"A la claire fontaine
Je m'allais promener,
J'ai trouve l'eau si belle
Que je me suis baigne"
Her song ended with her work, and as she passed the strangers with
her two flowing pails of yellow milk, Riel whispered softly, as he
touched her sweet little hand: "Ah, ma petite amie!"
The same flash came in her eyes, the same proud blood appeared red
through the dusk of her cheek, but she restrained herself. He was a
guest under her father's roof, and she would suffer the offence to
pass. The persistent gallant was more crest-fallen by this last
silent rebuke than by the first with its angry words. The first, in
his vanity, he had deemed an outburst of petulance, instead of an
expression of personal dislike, especially as the girl had so
suddenly calmed herself, and extended hospitalities.
He gnashed his teeth that a half-breed girl, in an obscure village,
should resent his advances; he for whom, if his own understanding was
to be trusted, so many bright eyes were languishing. At the evening
meal he received courteous, kindly attention from Annette; but this
was all. He related with much eloquence all that he had seen in the
big world in the East, during his school days, and took good care
that his hosts should know how important a person he was in the
colony of Red River. To his mortification, he frequently observed in
the midst of one of his most self-glorifying speeches that the girl's
eyes were abstracted. He was certain that she was not interested in
him, or in his exploits.
"Can she have a lover?" he asked himself, a keen arrow of jealousy
entering at his heart, and vibrating through his veins. "No, this
cannot be. She said in her musings on the prairie, that she had
nobody who would sing a sad song if she were to go to the South.

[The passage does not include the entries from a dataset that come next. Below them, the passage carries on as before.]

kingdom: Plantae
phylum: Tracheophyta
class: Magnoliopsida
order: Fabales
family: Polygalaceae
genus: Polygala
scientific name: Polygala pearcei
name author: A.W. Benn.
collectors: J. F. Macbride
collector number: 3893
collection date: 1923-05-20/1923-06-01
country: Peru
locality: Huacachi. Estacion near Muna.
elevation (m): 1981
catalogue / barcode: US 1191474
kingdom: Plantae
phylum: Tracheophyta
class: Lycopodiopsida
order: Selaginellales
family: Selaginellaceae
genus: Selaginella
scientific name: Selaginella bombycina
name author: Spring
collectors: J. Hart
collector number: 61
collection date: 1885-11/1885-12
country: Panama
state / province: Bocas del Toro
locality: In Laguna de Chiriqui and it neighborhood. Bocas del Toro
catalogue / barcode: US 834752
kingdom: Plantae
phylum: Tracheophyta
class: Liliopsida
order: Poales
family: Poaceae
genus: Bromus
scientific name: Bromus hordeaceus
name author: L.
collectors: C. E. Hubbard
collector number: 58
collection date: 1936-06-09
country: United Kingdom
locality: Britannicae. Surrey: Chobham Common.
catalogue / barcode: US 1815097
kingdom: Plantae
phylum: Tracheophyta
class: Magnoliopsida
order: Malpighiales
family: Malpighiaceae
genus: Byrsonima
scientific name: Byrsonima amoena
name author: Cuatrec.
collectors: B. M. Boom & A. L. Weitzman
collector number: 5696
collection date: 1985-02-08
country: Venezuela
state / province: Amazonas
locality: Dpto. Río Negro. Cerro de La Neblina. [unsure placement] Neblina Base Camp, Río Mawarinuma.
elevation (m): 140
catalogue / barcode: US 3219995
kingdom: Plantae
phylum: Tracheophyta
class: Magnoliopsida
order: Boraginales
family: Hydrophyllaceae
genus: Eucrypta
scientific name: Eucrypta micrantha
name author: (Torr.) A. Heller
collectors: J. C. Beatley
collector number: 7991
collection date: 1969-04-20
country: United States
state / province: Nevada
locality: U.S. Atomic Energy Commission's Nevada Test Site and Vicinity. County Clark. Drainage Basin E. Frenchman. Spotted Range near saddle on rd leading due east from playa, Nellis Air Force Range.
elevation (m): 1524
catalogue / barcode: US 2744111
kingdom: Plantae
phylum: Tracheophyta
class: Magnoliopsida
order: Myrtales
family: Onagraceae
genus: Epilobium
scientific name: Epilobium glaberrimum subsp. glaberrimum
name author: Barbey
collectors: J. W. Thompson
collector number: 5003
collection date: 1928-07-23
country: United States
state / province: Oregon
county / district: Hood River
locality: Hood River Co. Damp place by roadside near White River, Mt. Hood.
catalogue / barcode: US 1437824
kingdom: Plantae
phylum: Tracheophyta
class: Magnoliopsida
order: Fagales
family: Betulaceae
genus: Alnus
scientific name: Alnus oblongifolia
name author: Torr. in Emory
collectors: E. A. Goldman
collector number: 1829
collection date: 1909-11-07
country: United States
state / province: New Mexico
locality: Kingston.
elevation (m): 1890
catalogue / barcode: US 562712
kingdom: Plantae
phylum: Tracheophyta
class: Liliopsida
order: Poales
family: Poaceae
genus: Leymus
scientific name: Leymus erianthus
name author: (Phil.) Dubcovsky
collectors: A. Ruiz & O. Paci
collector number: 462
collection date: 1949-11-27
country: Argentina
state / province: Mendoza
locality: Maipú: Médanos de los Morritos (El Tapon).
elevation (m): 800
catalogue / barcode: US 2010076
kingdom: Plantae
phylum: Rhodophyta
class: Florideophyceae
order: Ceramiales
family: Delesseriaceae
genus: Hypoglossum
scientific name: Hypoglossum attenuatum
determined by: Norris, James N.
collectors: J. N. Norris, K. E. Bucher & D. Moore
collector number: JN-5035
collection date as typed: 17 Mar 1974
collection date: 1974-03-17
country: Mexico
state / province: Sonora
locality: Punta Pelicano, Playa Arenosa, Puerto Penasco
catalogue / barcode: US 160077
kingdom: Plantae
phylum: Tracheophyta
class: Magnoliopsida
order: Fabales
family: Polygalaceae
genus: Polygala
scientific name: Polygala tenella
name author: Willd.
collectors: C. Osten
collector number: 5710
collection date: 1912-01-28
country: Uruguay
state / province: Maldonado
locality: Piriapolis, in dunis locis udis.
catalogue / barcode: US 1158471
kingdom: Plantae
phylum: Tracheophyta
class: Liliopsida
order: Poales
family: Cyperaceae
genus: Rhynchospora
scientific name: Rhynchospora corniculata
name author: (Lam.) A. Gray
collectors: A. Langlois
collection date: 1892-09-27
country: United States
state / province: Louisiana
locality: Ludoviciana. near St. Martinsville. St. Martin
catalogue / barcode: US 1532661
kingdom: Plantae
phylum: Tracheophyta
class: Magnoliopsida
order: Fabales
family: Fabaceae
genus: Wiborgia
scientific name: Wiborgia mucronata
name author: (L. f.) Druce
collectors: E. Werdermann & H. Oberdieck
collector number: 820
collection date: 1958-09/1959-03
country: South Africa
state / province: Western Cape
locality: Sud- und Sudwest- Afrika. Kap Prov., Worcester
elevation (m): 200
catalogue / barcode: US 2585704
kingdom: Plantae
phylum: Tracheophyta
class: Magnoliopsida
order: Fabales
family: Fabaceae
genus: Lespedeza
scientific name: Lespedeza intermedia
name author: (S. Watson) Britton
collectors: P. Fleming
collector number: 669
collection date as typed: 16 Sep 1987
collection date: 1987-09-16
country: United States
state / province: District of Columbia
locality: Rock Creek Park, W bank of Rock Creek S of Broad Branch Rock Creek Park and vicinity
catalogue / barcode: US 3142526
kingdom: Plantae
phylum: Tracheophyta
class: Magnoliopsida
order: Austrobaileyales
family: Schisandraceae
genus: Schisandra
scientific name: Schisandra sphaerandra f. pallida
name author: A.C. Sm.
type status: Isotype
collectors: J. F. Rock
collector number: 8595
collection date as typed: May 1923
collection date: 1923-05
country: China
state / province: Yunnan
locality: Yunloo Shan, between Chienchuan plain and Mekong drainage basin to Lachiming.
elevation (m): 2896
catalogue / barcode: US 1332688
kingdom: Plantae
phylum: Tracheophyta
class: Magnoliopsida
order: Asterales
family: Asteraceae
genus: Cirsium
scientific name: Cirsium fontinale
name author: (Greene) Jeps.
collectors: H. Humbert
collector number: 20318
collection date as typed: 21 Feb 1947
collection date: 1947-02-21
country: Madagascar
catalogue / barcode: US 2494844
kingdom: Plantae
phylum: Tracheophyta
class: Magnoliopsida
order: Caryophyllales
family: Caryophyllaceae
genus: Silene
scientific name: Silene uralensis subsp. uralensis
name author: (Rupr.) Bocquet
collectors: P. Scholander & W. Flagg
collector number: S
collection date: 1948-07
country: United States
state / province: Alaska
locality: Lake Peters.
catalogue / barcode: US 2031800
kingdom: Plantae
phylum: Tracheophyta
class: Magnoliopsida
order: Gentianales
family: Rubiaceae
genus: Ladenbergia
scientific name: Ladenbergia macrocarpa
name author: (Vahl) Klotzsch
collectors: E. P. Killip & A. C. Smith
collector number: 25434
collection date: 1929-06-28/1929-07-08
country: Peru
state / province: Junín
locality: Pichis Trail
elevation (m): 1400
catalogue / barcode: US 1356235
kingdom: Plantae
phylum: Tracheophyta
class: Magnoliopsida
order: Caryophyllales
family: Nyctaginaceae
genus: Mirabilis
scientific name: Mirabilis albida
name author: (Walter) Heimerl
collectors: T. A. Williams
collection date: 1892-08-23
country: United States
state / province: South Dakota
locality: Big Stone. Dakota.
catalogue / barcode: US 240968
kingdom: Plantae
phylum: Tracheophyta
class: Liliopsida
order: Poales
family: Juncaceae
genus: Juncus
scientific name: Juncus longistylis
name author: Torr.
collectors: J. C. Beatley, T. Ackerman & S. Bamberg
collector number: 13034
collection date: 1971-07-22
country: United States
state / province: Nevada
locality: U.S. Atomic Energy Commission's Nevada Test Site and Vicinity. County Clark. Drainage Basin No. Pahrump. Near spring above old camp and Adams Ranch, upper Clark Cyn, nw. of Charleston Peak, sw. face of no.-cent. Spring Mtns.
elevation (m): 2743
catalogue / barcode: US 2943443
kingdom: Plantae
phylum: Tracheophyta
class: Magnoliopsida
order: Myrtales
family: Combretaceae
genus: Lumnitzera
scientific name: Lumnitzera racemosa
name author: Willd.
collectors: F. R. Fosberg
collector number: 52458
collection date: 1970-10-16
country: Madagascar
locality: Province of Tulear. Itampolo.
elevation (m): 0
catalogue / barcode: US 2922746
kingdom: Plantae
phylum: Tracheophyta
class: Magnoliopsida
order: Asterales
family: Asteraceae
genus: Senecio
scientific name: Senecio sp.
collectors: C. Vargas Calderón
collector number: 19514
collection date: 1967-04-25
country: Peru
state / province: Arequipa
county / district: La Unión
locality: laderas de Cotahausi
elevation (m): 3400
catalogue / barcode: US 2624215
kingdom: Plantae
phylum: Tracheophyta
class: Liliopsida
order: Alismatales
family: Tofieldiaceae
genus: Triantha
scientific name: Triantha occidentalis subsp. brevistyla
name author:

Stop! She may love, and not find her passion requited. I shall stay
here until the morrow, and let the great cause wait. Through the
evening I shall reveal who I am, and then see what is in the wind."
During the course of the evening the audacious stranger was somewhat
confounded to learn that the father of his fair hostess was none
other than Colonel Marton, an ex-officer of the Hudson Bay Company, a
man of wide influence among all the Metis people, and one of the most
sturdy champions of the half-breed cause. Indeed he was aware that
Colonel Marton was at this very time about preaching resistance to
the people, organising forces, and preparing to strike a blow at the
authority of the Government in the North-West.